Asteroid
(441987) 2010 NY65 passed by the Earth at a distance of 5 972 000 km
(15.6 times the average distance between the Earth and the Moon, or 3.99% of the average distance between the Earth and the Sun), slightly before 5.10 am GMT on Friday 25 June 2021. There was no danger of
the asteroid hitting us, though had it done so it would have presented a
considerable threat. (441987) 2010 NY65
has an estimated equivalent
diameter of 94-300 m (i.e. a spherical body with the same mass would be
99-310 m in diameter), and an towards the upper end of this range
would pass through the atmosphere and directly impact the ground with a
force of about 1110 megatons (about 65 300 times the
explosive energy of
the Hiroshima bomb), causing devastation over a wide area and creating a
crater about 4.6 km across, and resulting in global climatic problems
that
could last for decades or even centuries.
Asteroid (441987) 2010 NY65 observed from London, England in June 2017. Northolt Branch Observatories/Facebook.
(441987) 2010 NY65 was discovered on 14 July 2010 by the NEOWISE system on the Wide-field Infrared Survey Explorer
satellite.
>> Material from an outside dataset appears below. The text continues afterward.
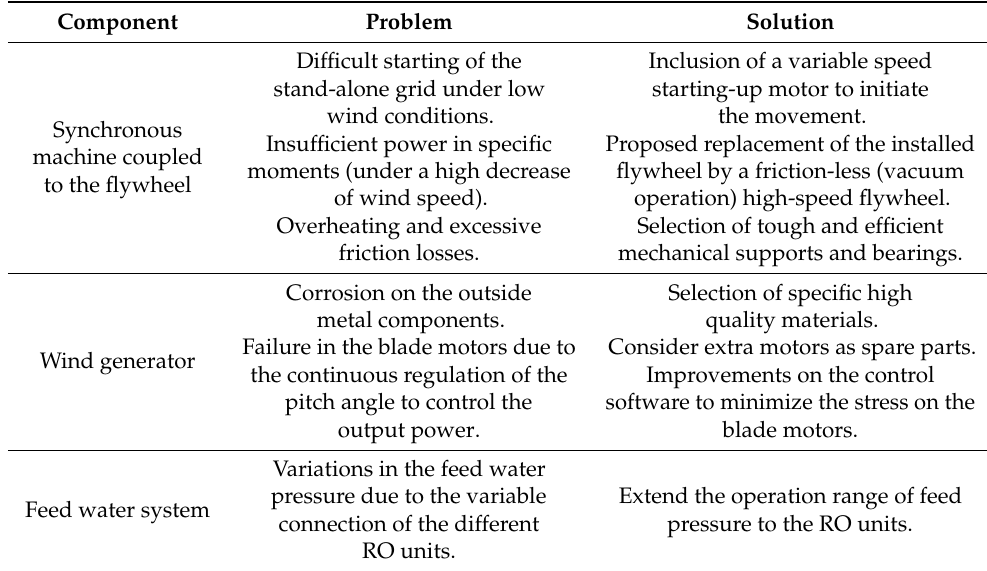
Table 8. Main operational problems after testing a wind-powered SWRO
The designation 2010 NY65 implies that it was the 1649th
asteroid (asteroid Y65; in numbering asteroids the letters A-Z, excluding I, are assigned
numbers from 1 to 25, with a number added to the end each time the
alphabet is ended, so that A = 1, A1 = 26, A2 = 51, etc., which means that Y65 = (25 x 65) + 24 = 1649) discovered in the first half of July 2010
(period 2010 N; the
year being split into 24 half-months represented by the letters A-Y, with I being excluded), while
the designation 441987 implies that it was 441 987th asteroid ever
discovered (asteroids are not given this longer designation immediately
to avoid naming double or false sightings).
(441987) 2010 NY65 has a 367 day (1 year) orbital period, with an elliptical orbit tilted at
an angle of 11.6° to the plain of the Solar System which takes in to
0.63 AU from the Sun (63% of the distance at which the Earth orbits the
Sun and inside the orbit of the planet Venus) and out to
1.37 AU (37%
further away from the Sun than the Earth). This means that close
encounters between the asteroid and Earth are fairly common, with the
last thought to have happened in June 2020 and the next predicted
in June 2022. (441987) 2010 NY65 also has frequent close encounters with the
planet Venus, with the last thought to have occurred in May 2020
and
the next predicted for May 2052. Although it does cross the Earth's
orbit and is briefly
further from the Sun on each cycle, (441987) 2010 NY65 spends most of its time
closer to the Sun than we are, and is therefore classified as an Aten
Group Asteroid. As
an asteroid possibly larger than 150 m in diameter that occasionally
comes within 0.05 AU of the Earth, (441987) 2010 NY65 is also classified
as a Potentially Hazardous Asteroid.